“Riaprite il caso di Chico Forti” - Usa, qualcosa si muove per il trentino condannato all’ergastolo in soli 24 giorni

Dalla Rassegna stampa

Qualcosa si sta muovendo. Con un post dell’8 giugno scorso sul suo profilo Twitter, il ministro degli Esteri Giulio Terzi apre uno spiraglio sulla vicenda di Enrico «Chico» Forti, l’imprenditore trentino da 12 anni rinchiuso in un carcere della Florida: «Prossima settimana riunione tra funzionari nostra Ambasciata a Washington e legali difesa per coordinare strategia».

E tre giorni prima: «Ogni possibile sostegno a Chico Forti. La Farnesina continua a essere vicina a lui e alla famiglia e appoggia le loro iniziative legali». Messaggi che lasciano ben sperare, che danno fiducia a parenti e sostenitori riguardo la riapertura di un procedimento che getta qualche dubbio sulla giustizia americana. Il 15 giugno 2000, dopo un processo di soli 24 giorni, Forti venne infatti ritenuto colpevole dell’omicidio di Dale Pike sulla base di prove flebili e scarsi indizi. Non solo: tra le anomalie procedurali anche più violazioni dei diritti che portarono il trentino alla condanna all’ergastolo, tra cui gli interrogatori senza avvocato e, nell’inosservanza della convenzione di Vienna, il mancato avviso dell’arresto alle autorità consolari italiane.

La vicenda risale al 16 febbraio 1998 con il ritrovamento del cadavere denudato di Pike sul limitare di una spiaggia di Miami, poco distante da dove Forti - dopo averlo incontrato all’aeroporto - l’aveva lasciato la sera prima; vicino al corpo, i vestiti e gli effetti personali della vittima, tra cui una carta telefonica usata per chiamare Forti, con la quale Anthony Pike, padre di Dale, aveva fissato un incontro per la compravendita di un hotel. Ora, dopo anni di silenzio, qualcosa sembra muoversi. Già il 30 maggio scorso e grazie all’interessamento del senatore Marco Perduca, che ha promosso l’incontro, gli zii di Chico Forti sono stati ricevuti al ministero degli Esteri da Francesco Saverio Nisio, direttore centrale per i Servizi agli Italiani all’estero. Con loro anche il giudice Ferdinando Imposimato (l’avvocato italiano di Forti) e la dottoressa Roberta Bruzzone, redattrice di un report che evidenzia le anomalie investigative e procedurali adottate e che hanno impedito a Forti di dimostrare la sua innocenza, privandolo del diritto ad avere un giusto processo.

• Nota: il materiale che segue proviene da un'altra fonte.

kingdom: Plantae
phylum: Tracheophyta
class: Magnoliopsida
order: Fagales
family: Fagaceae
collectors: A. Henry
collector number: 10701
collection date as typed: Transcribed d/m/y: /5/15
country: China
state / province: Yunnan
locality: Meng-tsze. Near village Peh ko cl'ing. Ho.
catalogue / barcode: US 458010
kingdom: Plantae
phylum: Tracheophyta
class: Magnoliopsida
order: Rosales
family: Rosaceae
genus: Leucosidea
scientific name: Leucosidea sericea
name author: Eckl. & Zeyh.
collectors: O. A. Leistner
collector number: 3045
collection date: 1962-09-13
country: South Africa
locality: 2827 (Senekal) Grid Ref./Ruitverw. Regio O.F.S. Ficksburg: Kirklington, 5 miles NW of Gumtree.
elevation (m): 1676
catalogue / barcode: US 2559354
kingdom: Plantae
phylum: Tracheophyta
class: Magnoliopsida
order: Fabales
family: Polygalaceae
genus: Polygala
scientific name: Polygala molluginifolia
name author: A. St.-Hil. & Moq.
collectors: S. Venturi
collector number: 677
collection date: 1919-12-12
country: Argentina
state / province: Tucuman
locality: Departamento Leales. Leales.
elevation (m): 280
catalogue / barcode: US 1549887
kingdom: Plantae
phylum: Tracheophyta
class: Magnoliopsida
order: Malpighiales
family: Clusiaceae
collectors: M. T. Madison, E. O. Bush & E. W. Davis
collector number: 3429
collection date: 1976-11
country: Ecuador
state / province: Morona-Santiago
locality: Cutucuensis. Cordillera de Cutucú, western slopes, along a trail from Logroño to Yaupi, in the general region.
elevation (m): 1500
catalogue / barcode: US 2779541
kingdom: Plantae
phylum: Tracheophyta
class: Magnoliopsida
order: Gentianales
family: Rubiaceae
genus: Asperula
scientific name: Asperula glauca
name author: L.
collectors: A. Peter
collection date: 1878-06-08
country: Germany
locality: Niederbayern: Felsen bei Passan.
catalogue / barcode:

Dall’incontro in ministero sembra però sia emerso che le autorità italiane non possano intervenire in via diplomatica in mancanza del benestare per il riesame del caso da parte dei giudici americani. Finora non concesso. La vicenda di Forti è tuttavia sempre stata seguita fin dalle sue prime fasi dal ministero, dall’ambasciata d’Italia a Washington e dal consolato generale a Miami. In particolare durante il lungo iter processuale, il consolato ha fornito assistenza all’italiano, tra cui le visite volte anche ad accertarsi delle sue condizioni di salute, e mantenuto stretti contatti con i familiari ed i legali. Parallelamente, sia l’ambasciata che il consolato, sono rimasti costantemente in contatto con le autorità statunitensi a livello federale e locale, sensibilizzandole sulla vicenda. L’interesse sul caso continua quindi a rimanere alto e, dopo l’impegno e l’attenzione del governo italiano, si torna a chiedere la riapertura del processo.